Filed under: the lineup

Moments between moments

Lineup4
As I read through The Lineup 4 for the first time, I remembered something I heard many years ago. "Poetry is about capturing a moment between moments." At the time, I was in a creative writing class and making my first stab at writing poetry. The course had started with short stories, and Part Two: Poetry was what I had to put up with in order to get part one.

 

I confess I fought epic battles with the instructor, marking my own prose ground with infantile petulance and general hissy-fittery. But somehow that comment got stuck in the recesses of my brain, a seed dropped on rocky ground.
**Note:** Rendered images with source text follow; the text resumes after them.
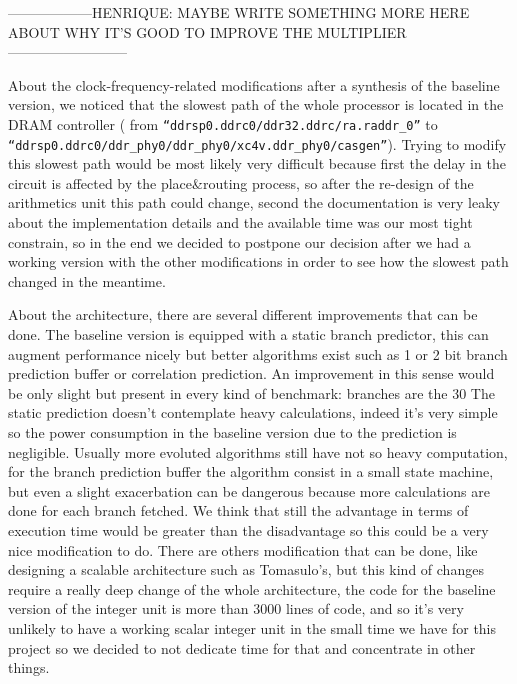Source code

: ------------------HENRIQUE: MAYBE WRITE SOMETHING MORE HERE ABOUT WHY IT'S GOOD TO IMPROVE THE MULTIPLIER--------------------------

About the clock-frequency-related modifications after a synthesis of the baseline version, we noticed that the slowest path of the whole processor is located in the DRAM controller ( from \texttt{``ddrsp0.ddrc0/ddr32.ddrc/ra.raddr\_0''} to \texttt{``ddrsp0.ddrc0/ddr\_phy0/ddr\_phy0/xc4v.ddr\_phy0/casgen''}). Trying to modify this slowest path would be most likely very difficult because first the delay in the circuit is affected by the place\&routing process, so after the re-design of the arithmetics unit this path could change, second the documentation is very leaky about the implementation details and the available time was our most tight constrain, so in the end we decided to postpone our decision after we had a working version with the other modifications in order to see how the slowest path changed in the meantime.

About the architecture, there are several different improvements that can be done.
The baseline version is equipped with a static branch predictor, this can augment performance nicely but better algorithms exist such as 1 or 2 bit branch prediction buffer or correlation prediction.
An improvement in this sense would be only slight but present in every kind of benchmark: branches are the 30%
The static prediction doesn't contemplate heavy calculations, indeed it's very simple so the power consumption in the baseline version due to the prediction is negligible. Usually more evoluted algorithms still have not so heavy computation, for the branch prediction buffer the algorithm consist in a small state machine, but even a slight exacerbation can be dangerous because more calculations are done for each branch fetched. We think that still the advantage in terms of execution time would be greater than the disadvantage so this could be a very nice modification to do.
There are others modification that can be done, like designing a scalable architecture such as Tomasulo's, but this kind of changes require a really deep change of the whole architecture, the code for the baseline version of the integer unit is more than 3000 lines of code, and so it's very unlikely to have a working scalar integer unit in the small time we have for this project so we decided to not dedicate time for that and concentrate in other things.

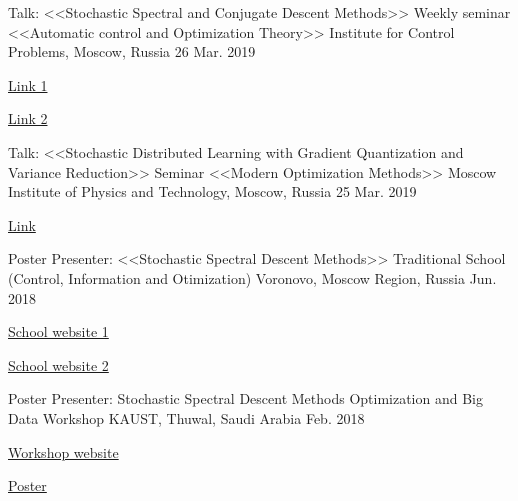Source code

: 


\begin{cventries}


\cventry
{Talk: <<Stochastic Spectral and Conjugate Descent Methods>>} %
{Weekly seminar <<Automatic control and Optimization Theory>>} %
{Institute for Control Problems, Moscow, Russia} %
{26 Mar. 2019} %
{ %
	\begin{cvitems}
		\item {\href{http://www.mathnet.ru/php/seminars.phtml?option_lang=rus&presentid=23658}{Link 1}}
		\item {\href{https://www.ipu.ru/node/50794}{Link 2}}
	\end{cvitems}
}

\cventry
{Talk: <<Stochastic Distributed Learning with Gradient Quantization and Variance Reduction>>}
{Seminar <<Modern Optimization Methods>>}
{Moscow Institute of Physics and Technology, Moscow, Russia}
{25 Mar. 2019}
{
	\begin{cvitems}
		\item {\href{https://vk.com/miptopt?w=wall-132864820_40\%2Fall}{Link}}
	\end{cvitems}
}

\cventry
{Poster Presenter: <<Stochastic Spectral Descent Methods>>} %
{Traditional School (Control, Information and Otimization)} %
{Voronovo, Moscow Region, Russia} %
{Jun. 2018} %
{ %
	\begin{cvitems}
		\item {\href{https://sites.google.com/site/traditionalschool/}{School website 1}}
		\item {\href{http://ssopt.org}{School website 2}}
	\end{cvitems}
}

\cventry
{Poster Presenter: Stochastic Spectral Descent Methods} %
{Optimization and Big Data Workshop} %
{KAUST, Thuwal, Saudi Arabia} %
{Feb. 2018} %
{ %
	\begin{cvitems}
		\item {\href{https://obd.kaust.edu.sa/}{Workshop website}}
		\item {\href{https://epostersonline.com/obd2018/node/51}{Poster}}
	\end{cvitems}
}







\end{cventries}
As the years passed, I began to see power in the shapes of words, of phrases, of moments captured and enlarged.

 

As I read through The Lineup 4 for the second time, I remembered something else I've heard many times: "All stories are mysteries." At its heart, any tale is a journey through the unknown, an exploration which leads us from what we think we know to what we need to know. That ancient admonition on the blank parts of the map, here there be monsters, isn't just a metaphor. Stories show us the way.

 

My third time through The Lineup 4, I found myself pausing, again and again. A poem differs from a story in that a poem may not exist to lead us to resolution. A poem may not be concerned with replacing what we think with know with what we need to know. A poem may, in contrast, winnow down to the interstices between life's darkest details and so illuminate and reveal. It may not answer, but rather lead us to further questions. And in the very act of asking we may achieve understanding the clearest answer can't always provide.

 

And so, on my fourth reading of The Lineup 4, I let myself get lost. I lost track of time, lost track of the mundane aspects of reading: the feel of the paper in my hands, the shape of letters and words. In becoming lost, I found myself on the same page again and again, simultaneously conscious of verse and awash with sudden blood in the instant before fear has time to flare. Steve Weddle masterfully captures that moment between moments in "The Balance Lost." I could say more, but Steve said it best himself. I urge you let his words infuse you, to lose yourself in the moment he paints.

 

For the fourth time, Gerald So has brought us The Lineup, and once again we can experience moments between moments, to see mysteries revealed, and to learn once again that here, indeed, be monsters.